Consignes |
A – Relevez toutes les années mentionnées dans l’extrait sur le système d’asile européen.
B – Poursuivez, s’il vous plaît, l’extrait sur le système d’asile européen après sa dernière phrase.

Extrait choisi |
________________________

En 2011, la Cour européenne des droits de l’homme et la Cour de justice avaient été amenées à constater que le système d’asile grec était systématiquement défaillant[12]. En 2014, la Cour européenne des droits de l’homme a également eu l’occasion de constater l’existence de sérieuses défaillances au sein du système d’asile italien, en ce qui concerne la prise en charge des demandeurs d’asile les plus vulnérables, comme les familles avec enfants mineurs[13]. En ce sens, divers auteurs arguent que la « crise de l’asile » de l’été 2015 n’est pas tant due au nombre de demandeurs d’asile, qui serait en soi ingérable, qu’aux dysfonctionnements du système européen commun d’asile[14].

Les causes de ces dysfonctionnements sont complexes et multiples. Le règlement Dublin est, toutefois, souvent désigné comme un facteur contributif de l’affaiblissement des systèmes d’asile des États membres situés aux frontières extérieures de l’Union européenne, en ce qu’il a essentiellement pour effet d’assigner la responsabilité d’examiner une demande d’asile aux États membres de première entrée sur le territoire de l’Union[15]. Le système européen commun d’asile tend donc, en pratique, à faire porter la charge d’examiner les demandes d’asile sur les États membres situés à la frontière Sud et, plus récemment, Est, de l’Union.

________________________

Extrait des données |
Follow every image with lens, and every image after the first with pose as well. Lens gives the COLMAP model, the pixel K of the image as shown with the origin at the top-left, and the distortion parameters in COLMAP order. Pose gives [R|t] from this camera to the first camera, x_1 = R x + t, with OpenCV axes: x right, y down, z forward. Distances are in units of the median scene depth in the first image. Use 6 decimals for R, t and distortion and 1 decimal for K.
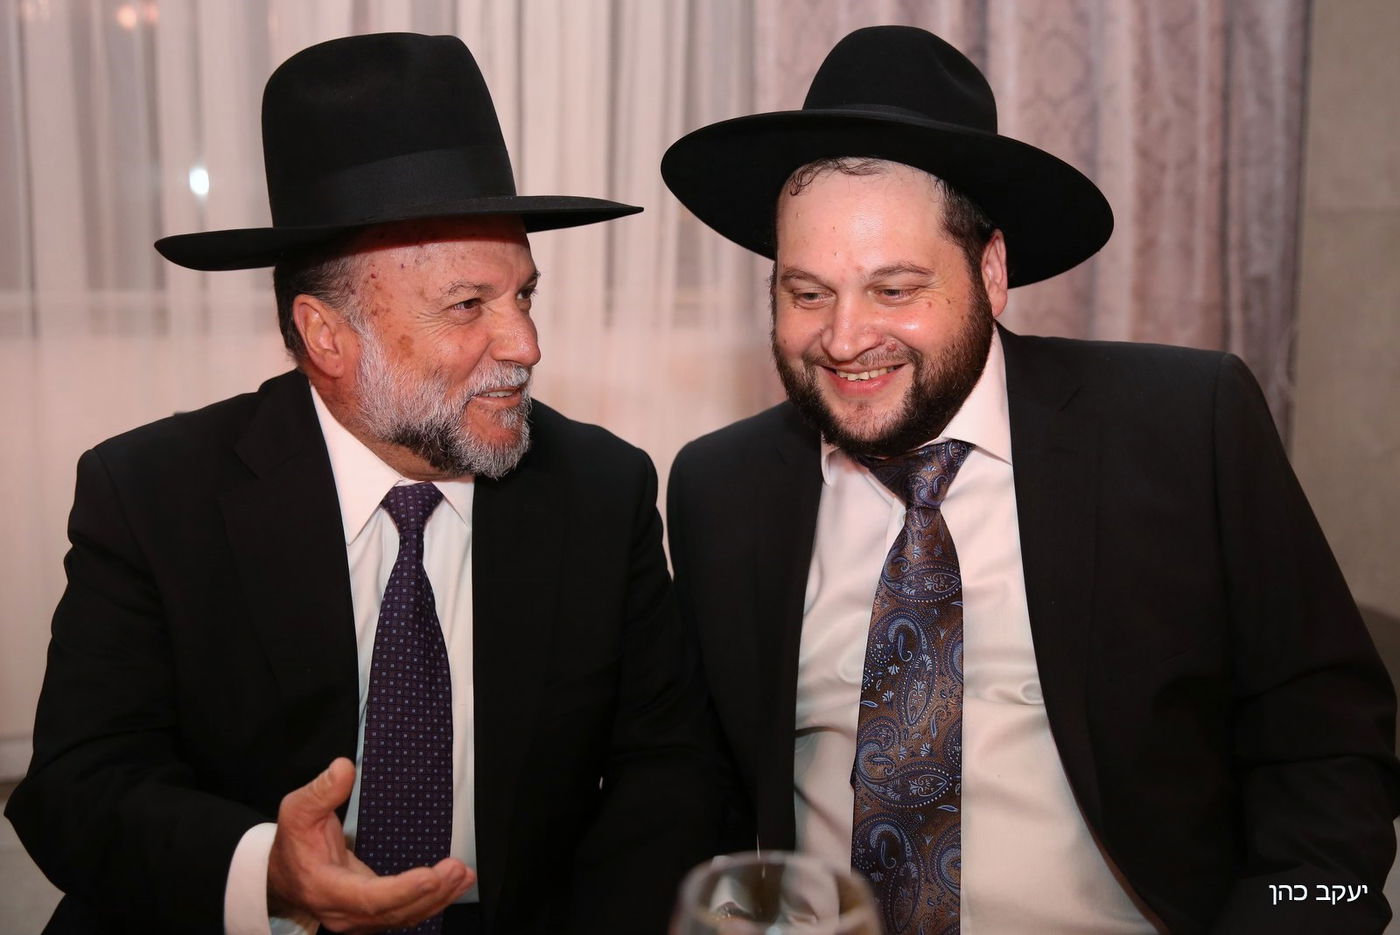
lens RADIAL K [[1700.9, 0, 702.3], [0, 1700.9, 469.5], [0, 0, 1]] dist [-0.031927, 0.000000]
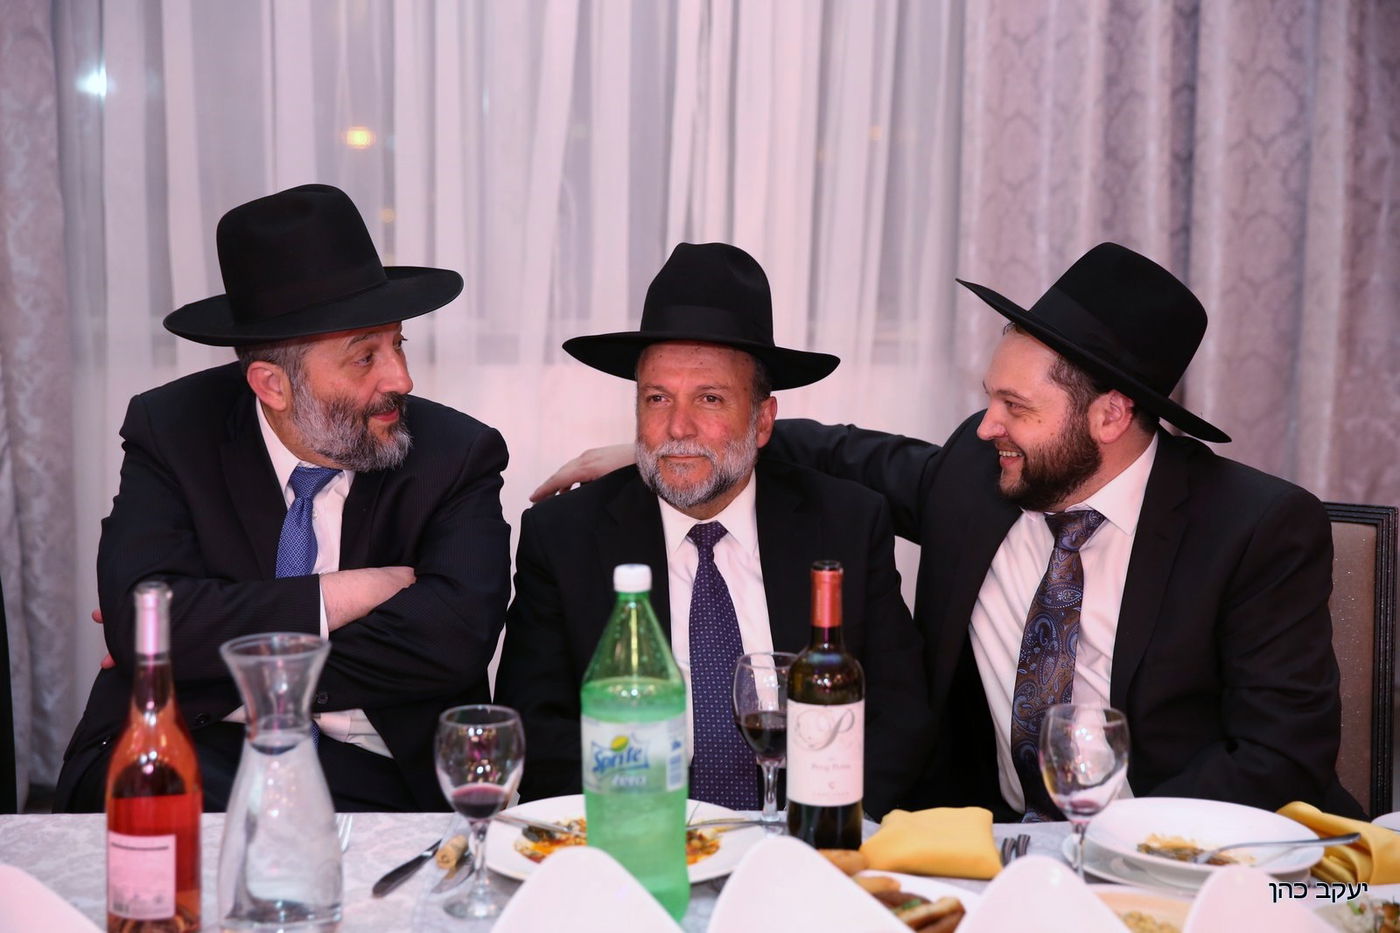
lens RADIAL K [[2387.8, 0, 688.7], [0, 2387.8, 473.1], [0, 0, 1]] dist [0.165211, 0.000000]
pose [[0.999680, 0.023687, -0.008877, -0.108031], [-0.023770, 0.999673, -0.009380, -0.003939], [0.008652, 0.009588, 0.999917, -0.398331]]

________________________

Corrigé |
A – 2011, 2014, 2015

B –
Face à cette « crise », qui est donc une crise du système européen commun d’asile plus qu’une crise de l’asile, le consensus entre les États membres a manqué pour mettre en œuvre la directive protection temporaire[16]. Cette directive a été adoptée suite à la précédente arrivée importante, concentrée sur un laps de temps relativement court, de demandeurs d’asile qu’a connu l’Union européenne dans les années 1990, suite au conflit en ex-Yougoslavie. Elle prévoit qu’en cas « d’afflux massif » de demandeurs d’asile, ces derniers se voient immédiatement octroyer une protection temporaire. Elle annonce, également, leur répartition équitable entre les États membres de l’Union européenne.

La directive protection temporaire ne peut, toutefois, être activée que moyennant une décision du Conseil en ce sens, adoptée à la majorité qualifiée sur proposition de la Commission. C’est au Conseil qu’il revient de constater l’existence d’un « afflux massif » de nature à justifier le déclenchement de la protection temporaire. Le consensus politique a manqué, sans doute notamment parce que si la directive annonce une répartition équitable des demandeurs d’asile, elle n’en précise pas les modalités mais compte sur la bonne volonté des États membres pour indiquer quelles sont leurs capacités d’accueil respectives.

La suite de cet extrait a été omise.